Task requirements =>
Rewrite the stretch of the email from "You may want" through "complicate the code.", replacing "memory" with "storage".

Page text =>
Hi Alexander,

Alexander Kiel wrote:
> Hi Vincent,
>>> I had a look at SeekableStream and I can imagine how the needs resulted
>>> in the ImageInputStream interface. I haven't decided yet if I should use
>>> ImageInputStream directly. Maybe someone else can throw it's two cents
>>> in here.
>> Here are my two cents: if you make use of classes in javax.imagio at
>> only one place in your font library, then there’s no need to worry about
>> creating a more neutral layer. If OTOH you need to use those classes
>> everywhere, then it makes sense to use a simplified abstraction layer.
>> That abstraction layer could be shipped as a separate module and evolve
>> separately. An implementation could be based on imageIO, Apache Commons
>> IO (?), your own implementation based on byte arrays for testing
>> purpose, etc.
> Thanks for that. I think, I will write a OpenTypeDataInputStream which
> is not a FilterInputStream, but takes a ImageInputStream as constructor
> argument like a FilterInputStream would take a InputStream. This
> OpenTypeDataInputStream will be the API for all the Streams on top of
> it. So I would have only one point which depends on ImageInputStream.

You may want to use a factory a la SAXParserFactory. Although that may
go a bit far.

>> - is memory consumption that much of a problem anyway? I mean, fonts 
>> are
>>   intrinsically big, complex objects and there’s not much we can do
>>   about that. Many scripts in the world can’t do without advanced
>>   features. Making the parsing of some tables optional doesn’t look to
>>   me like the right way to optimise things. That would unnecessarily
>>   complicate the code.

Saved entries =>
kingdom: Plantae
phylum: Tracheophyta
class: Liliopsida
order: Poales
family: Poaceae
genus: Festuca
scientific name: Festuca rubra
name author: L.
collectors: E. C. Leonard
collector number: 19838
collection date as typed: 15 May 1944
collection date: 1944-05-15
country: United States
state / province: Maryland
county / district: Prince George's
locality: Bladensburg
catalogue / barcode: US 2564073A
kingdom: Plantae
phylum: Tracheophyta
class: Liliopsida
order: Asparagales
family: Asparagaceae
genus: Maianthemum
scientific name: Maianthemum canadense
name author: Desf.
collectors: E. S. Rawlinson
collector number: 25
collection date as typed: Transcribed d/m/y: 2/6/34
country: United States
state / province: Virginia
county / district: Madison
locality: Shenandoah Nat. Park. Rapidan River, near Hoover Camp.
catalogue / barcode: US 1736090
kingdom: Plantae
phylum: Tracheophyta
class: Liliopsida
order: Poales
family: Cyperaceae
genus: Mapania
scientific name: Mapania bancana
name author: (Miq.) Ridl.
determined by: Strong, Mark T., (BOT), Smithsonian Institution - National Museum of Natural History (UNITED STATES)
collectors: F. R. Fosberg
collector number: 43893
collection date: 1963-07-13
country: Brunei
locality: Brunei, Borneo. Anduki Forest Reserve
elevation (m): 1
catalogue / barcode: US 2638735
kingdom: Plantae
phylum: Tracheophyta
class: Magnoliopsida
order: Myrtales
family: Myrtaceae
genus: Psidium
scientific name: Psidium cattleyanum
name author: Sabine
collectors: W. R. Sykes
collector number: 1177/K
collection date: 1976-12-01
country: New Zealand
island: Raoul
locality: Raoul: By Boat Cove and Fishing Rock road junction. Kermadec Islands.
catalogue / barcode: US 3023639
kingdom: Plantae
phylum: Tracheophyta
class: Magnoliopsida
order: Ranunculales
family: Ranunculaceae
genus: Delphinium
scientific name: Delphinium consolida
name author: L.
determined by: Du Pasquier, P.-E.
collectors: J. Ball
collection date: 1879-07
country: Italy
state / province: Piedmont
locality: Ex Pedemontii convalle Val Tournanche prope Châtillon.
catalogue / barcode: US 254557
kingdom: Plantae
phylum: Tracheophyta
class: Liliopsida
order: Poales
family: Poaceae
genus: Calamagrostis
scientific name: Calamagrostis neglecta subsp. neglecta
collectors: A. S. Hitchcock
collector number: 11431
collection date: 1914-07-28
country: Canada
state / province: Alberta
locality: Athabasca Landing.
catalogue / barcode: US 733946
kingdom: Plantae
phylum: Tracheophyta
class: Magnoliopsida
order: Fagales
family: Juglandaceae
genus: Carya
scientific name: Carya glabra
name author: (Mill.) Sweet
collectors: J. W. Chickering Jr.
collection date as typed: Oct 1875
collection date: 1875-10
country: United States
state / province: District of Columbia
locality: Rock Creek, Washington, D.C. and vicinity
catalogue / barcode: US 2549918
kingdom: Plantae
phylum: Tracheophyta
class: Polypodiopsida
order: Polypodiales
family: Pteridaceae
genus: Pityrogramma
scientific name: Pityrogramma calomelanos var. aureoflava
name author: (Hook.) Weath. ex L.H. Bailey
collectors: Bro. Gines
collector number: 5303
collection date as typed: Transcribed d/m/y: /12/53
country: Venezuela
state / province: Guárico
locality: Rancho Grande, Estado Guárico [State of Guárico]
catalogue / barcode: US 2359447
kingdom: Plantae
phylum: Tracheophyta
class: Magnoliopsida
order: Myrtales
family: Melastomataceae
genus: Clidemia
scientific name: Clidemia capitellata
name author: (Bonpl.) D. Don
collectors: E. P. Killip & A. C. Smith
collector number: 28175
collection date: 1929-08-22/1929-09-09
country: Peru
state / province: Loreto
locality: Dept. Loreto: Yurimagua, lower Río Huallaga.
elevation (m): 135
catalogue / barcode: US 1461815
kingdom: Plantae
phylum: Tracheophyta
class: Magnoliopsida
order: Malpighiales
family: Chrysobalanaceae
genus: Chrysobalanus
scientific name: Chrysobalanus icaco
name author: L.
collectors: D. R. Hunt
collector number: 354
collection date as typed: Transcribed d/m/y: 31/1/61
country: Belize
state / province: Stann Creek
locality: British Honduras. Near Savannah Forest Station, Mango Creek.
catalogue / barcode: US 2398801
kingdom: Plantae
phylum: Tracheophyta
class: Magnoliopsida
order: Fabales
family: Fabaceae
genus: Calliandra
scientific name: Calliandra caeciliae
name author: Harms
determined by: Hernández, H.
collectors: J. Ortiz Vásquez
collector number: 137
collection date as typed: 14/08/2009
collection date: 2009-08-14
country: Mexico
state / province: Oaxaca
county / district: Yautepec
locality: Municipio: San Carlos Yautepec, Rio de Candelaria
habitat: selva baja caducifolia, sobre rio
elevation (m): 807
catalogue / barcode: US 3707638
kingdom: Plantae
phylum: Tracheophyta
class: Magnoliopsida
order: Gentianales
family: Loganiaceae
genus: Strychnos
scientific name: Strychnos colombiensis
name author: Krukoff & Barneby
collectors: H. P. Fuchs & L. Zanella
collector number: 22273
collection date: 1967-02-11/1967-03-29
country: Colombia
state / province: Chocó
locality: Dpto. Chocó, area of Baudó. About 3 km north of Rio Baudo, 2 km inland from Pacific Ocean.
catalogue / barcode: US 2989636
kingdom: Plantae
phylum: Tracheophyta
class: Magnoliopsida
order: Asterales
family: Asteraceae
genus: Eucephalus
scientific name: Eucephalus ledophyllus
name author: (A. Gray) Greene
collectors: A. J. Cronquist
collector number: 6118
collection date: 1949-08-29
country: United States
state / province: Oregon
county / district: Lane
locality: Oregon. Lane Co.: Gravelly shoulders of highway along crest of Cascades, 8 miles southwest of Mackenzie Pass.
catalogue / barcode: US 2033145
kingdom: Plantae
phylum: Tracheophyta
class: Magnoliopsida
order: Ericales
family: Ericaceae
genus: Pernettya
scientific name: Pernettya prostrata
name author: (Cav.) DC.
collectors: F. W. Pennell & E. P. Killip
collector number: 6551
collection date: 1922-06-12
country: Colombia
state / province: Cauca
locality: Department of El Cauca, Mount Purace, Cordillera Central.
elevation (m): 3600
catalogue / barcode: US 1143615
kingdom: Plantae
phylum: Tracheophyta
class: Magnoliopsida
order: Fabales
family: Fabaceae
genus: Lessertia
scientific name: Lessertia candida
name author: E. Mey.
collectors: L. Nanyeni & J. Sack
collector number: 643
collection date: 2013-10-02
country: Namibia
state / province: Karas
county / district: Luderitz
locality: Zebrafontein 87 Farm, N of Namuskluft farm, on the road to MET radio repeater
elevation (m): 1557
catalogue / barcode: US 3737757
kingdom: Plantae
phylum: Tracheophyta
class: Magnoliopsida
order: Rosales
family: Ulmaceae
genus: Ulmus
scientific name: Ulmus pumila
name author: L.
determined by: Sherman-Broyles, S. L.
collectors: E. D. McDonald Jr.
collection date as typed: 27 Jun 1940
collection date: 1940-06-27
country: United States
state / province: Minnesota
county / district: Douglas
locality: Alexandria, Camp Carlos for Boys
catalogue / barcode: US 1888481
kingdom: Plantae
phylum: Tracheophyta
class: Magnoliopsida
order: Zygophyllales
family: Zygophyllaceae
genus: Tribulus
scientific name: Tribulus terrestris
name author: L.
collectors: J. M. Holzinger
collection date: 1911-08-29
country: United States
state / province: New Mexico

Task output =>
You may want to use a factory a la SAXParserFactory. Although that may
go a bit far.

>> - is storage consumption that much of a problem anyway? I mean, fonts 
>> are
>>   intrinsically big, complex objects and there’s not much we can do
>>   about that. Many scripts in the world can’t do without advanced
>>   features. Making the parsing of some tables optional doesn’t look to
>>   me like the right way to optimise things. That would unnecessarily
>>   complicate the code.